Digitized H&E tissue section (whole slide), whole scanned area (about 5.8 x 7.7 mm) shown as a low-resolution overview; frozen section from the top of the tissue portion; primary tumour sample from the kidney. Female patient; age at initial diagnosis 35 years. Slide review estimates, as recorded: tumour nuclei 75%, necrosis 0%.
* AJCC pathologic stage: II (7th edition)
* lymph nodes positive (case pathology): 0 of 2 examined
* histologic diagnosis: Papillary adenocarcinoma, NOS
* * *
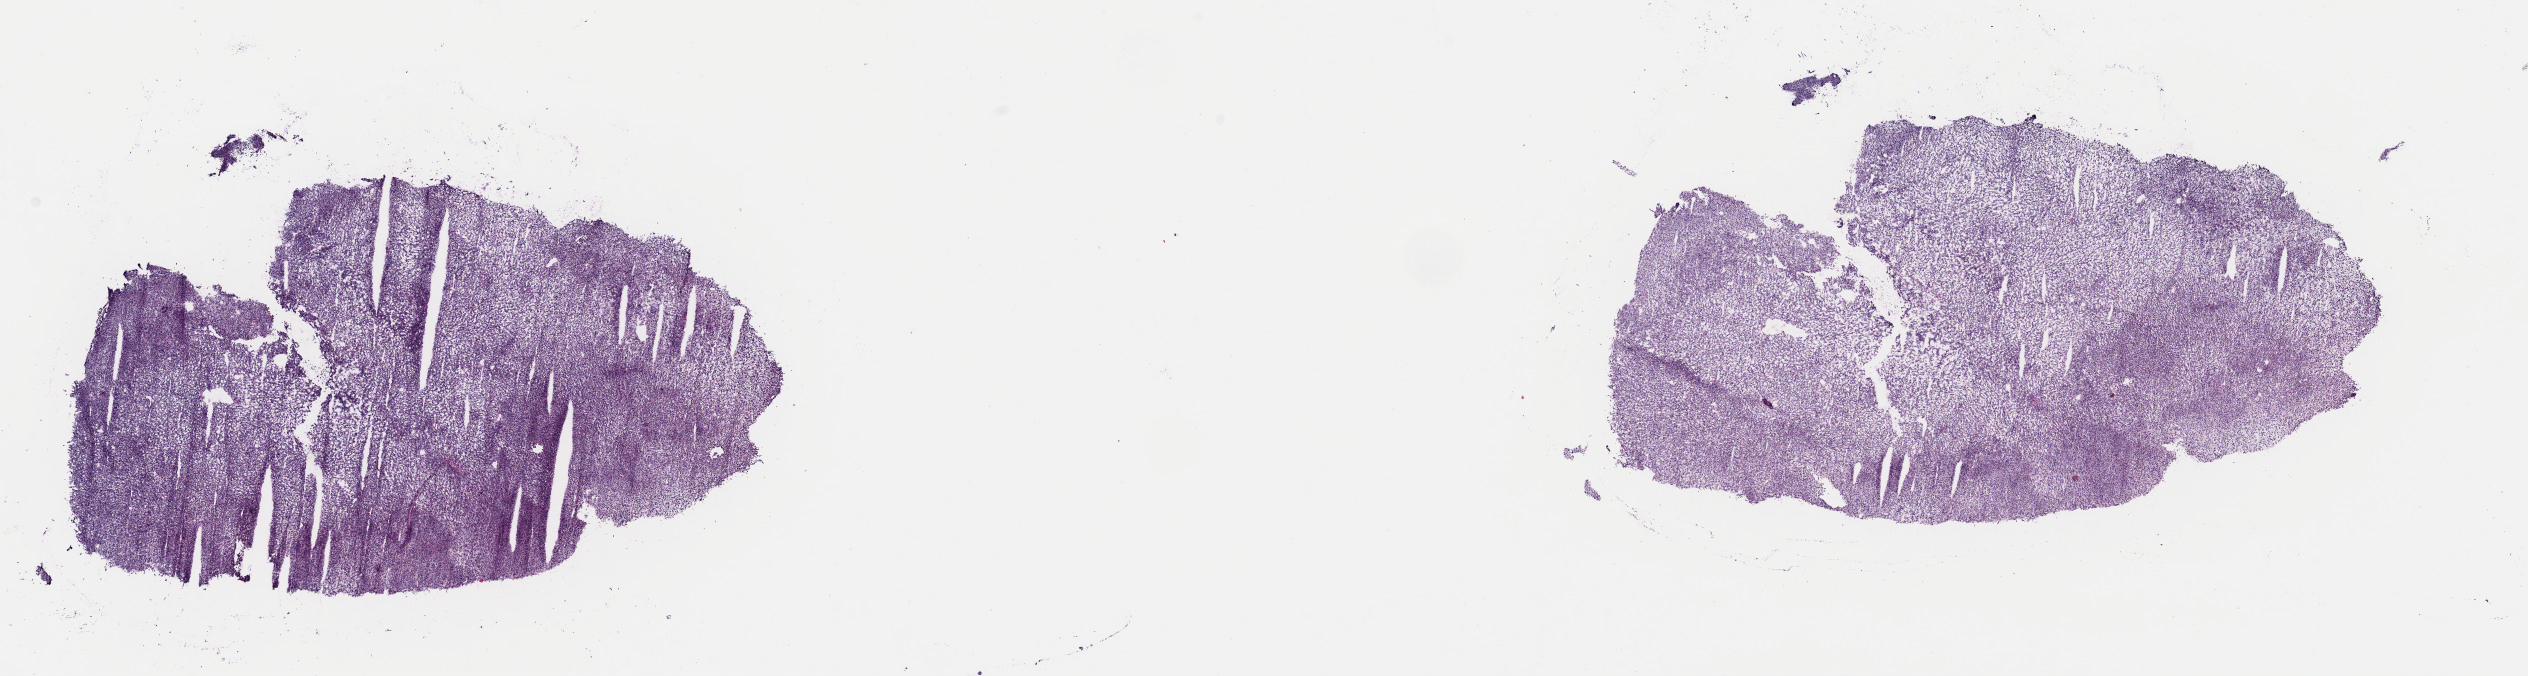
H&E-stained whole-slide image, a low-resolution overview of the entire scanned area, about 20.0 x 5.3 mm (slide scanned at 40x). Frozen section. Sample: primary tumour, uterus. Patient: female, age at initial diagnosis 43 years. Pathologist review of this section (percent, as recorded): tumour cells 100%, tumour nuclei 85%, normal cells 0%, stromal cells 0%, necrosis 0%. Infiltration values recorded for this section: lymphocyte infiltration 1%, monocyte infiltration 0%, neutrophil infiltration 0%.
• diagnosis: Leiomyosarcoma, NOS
==
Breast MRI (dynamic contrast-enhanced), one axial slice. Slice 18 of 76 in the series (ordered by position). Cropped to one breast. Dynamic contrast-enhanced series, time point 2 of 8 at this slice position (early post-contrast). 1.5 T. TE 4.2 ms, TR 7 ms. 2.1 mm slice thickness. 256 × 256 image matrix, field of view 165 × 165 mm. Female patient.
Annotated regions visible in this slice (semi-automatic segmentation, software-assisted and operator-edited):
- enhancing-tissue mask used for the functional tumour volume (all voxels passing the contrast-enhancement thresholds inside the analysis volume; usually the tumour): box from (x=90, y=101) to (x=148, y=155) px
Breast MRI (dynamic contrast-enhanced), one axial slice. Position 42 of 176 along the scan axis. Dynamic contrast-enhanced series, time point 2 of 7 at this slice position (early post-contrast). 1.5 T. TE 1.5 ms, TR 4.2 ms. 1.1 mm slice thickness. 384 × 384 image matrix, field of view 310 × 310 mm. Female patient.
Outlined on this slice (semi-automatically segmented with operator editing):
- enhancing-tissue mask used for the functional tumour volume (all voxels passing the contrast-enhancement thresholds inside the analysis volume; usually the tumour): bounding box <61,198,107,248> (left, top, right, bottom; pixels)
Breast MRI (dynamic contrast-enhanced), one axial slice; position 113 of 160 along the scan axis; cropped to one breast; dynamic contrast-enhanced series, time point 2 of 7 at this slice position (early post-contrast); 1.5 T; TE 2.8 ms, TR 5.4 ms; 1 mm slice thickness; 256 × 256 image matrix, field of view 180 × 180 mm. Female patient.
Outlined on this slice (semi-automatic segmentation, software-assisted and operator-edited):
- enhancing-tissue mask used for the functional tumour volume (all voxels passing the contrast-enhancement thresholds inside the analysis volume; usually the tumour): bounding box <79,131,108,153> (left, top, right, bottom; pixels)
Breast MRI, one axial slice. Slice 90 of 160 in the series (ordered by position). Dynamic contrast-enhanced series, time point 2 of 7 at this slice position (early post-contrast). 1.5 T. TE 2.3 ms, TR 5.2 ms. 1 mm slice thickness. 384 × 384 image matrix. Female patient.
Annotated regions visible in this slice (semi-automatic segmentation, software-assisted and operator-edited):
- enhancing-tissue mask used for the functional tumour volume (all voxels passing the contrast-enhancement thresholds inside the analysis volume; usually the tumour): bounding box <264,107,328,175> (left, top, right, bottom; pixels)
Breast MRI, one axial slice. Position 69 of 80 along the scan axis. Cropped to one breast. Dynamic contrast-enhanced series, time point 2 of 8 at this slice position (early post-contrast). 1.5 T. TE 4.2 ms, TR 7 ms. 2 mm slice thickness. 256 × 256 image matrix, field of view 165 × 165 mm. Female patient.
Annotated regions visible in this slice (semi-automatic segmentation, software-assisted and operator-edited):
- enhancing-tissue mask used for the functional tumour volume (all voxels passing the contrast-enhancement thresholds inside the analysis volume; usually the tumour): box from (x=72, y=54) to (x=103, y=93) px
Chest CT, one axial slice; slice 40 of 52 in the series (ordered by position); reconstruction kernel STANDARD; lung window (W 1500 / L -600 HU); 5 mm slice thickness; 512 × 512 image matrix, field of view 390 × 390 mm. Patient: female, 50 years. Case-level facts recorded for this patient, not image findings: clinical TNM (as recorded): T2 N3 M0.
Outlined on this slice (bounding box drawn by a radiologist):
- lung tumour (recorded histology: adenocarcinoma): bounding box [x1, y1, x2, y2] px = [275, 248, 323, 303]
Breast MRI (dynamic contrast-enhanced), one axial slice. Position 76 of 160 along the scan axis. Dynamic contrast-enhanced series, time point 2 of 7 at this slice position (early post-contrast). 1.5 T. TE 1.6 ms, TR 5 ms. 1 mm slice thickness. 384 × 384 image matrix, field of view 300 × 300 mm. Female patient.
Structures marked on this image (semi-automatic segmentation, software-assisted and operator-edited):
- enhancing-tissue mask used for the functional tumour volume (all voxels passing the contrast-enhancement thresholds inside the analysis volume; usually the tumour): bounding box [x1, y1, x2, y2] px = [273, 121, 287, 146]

Directions: Within the listing above, the range opens at the line with "Outlined on this slice (bounding" and closes at the line with "121, 287, 146]". Reproduce exactly the lines of that range, including both ends.

Expected answer:
Outlined on this slice (bounding box drawn by a radiologist):
- lung tumour (recorded histology: adenocarcinoma): bounding box [x1, y1, x2, y2] px = [275, 248, 323, 303]
Breast MRI (dynamic contrast-enhanced), one axial slice. Position 76 of 160 along the scan axis. Dynamic contrast-enhanced series, time point 2 of 7 at this slice position (early post-contrast). 1.5 T. TE 1.6 ms, TR 5 ms. 1 mm slice thickness. 384 × 384 image matrix, field of view 300 × 300 mm. Female patient.
Structures marked on this image (semi-automatic segmentation, software-assisted and operator-edited):
- enhancing-tissue mask used for the functional tumour volume (all voxels passing the contrast-enhancement thresholds inside the analysis volume; usually the tumour): bounding box [x1, y1, x2, y2] px = [273, 121, 287, 146]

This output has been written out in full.